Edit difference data

------------------------------------------------------------

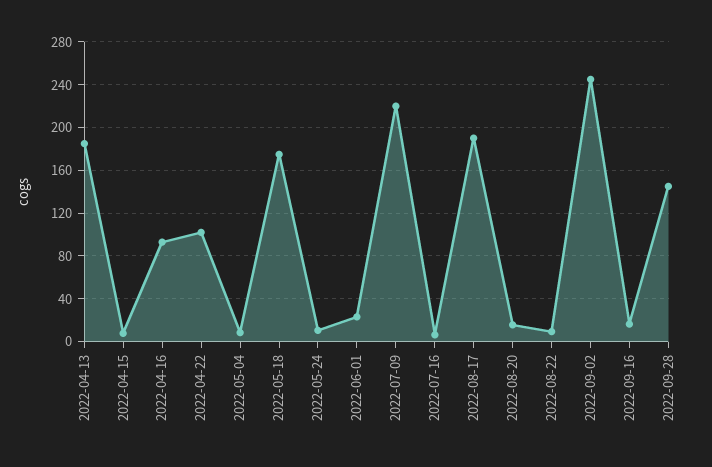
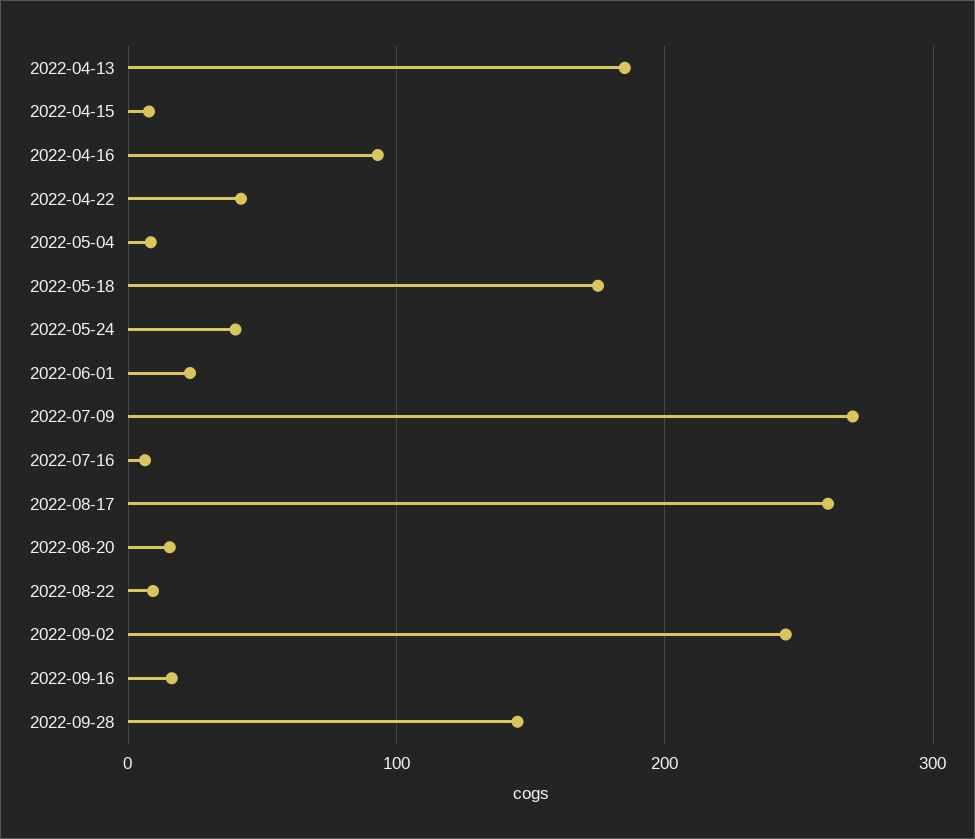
  {
    "2022-04-13": 190,
    "2022-04-15": 10,
    "2022-04-16": 90,
-   "2022-04-22": 100,
+   "2022-04-22": 40,
    "2022-05-04": 10,
    "2022-05-18": 180,
-   "2022-05-24": 10,
+   "2022-05-24": 40,
    "2022-06-01": 20,
-   "2022-07-09": 220,
+   "2022-07-09": 270,
    "2022-07-16": 10,
-   "2022-08-17": 190,
+   "2022-08-17": 260,
    "2022-08-20": 20,
    "2022-08-22": 10,
    "2022-09-02": 250,
    "2022-09-16": 20,
    "2022-09-28": 150
  }

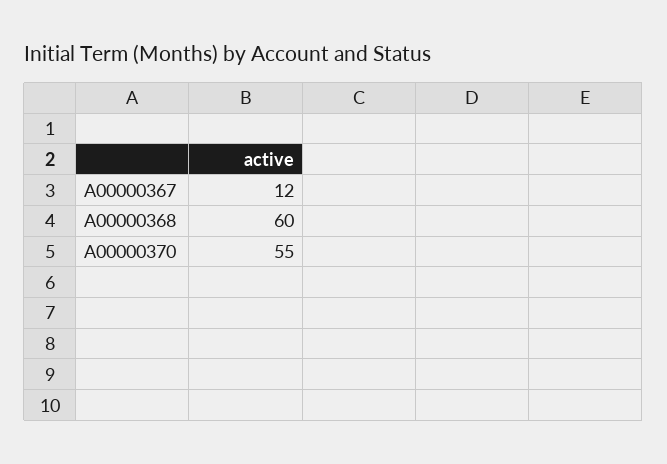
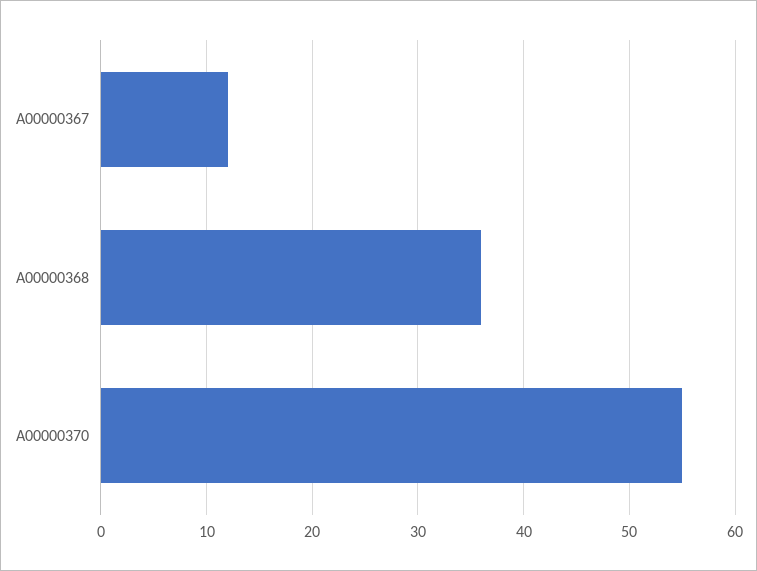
  {
    "A00000367": 12,
-   "A00000368": 60,
+   "A00000368": 36,
    "A00000370": 55
  }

------------------------------------------------------------

## ASSIGNED TASK
Write out the entries again, exactly as given, skipping any images.

## ANSWER
  {
    "2022-04-13": 190,
    "2022-04-15": 10,
    "2022-04-16": 90,
-   "2022-04-22": 100,
+   "2022-04-22": 40,
    "2022-05-04": 10,
    "2022-05-18": 180,
-   "2022-05-24": 10,
+   "2022-05-24": 40,
    "2022-06-01": 20,
-   "2022-07-09": 220,
+   "2022-07-09": 270,
    "2022-07-16": 10,
-   "2022-08-17": 190,
+   "2022-08-17": 260,
    "2022-08-20": 20,
    "2022-08-22": 10,
    "2022-09-02": 250,
    "2022-09-16": 20,
    "2022-09-28": 150
  }

  {
    "A00000367": 12,
-   "A00000368": 60,
+   "A00000368": 36,
    "A00000370": 55
  }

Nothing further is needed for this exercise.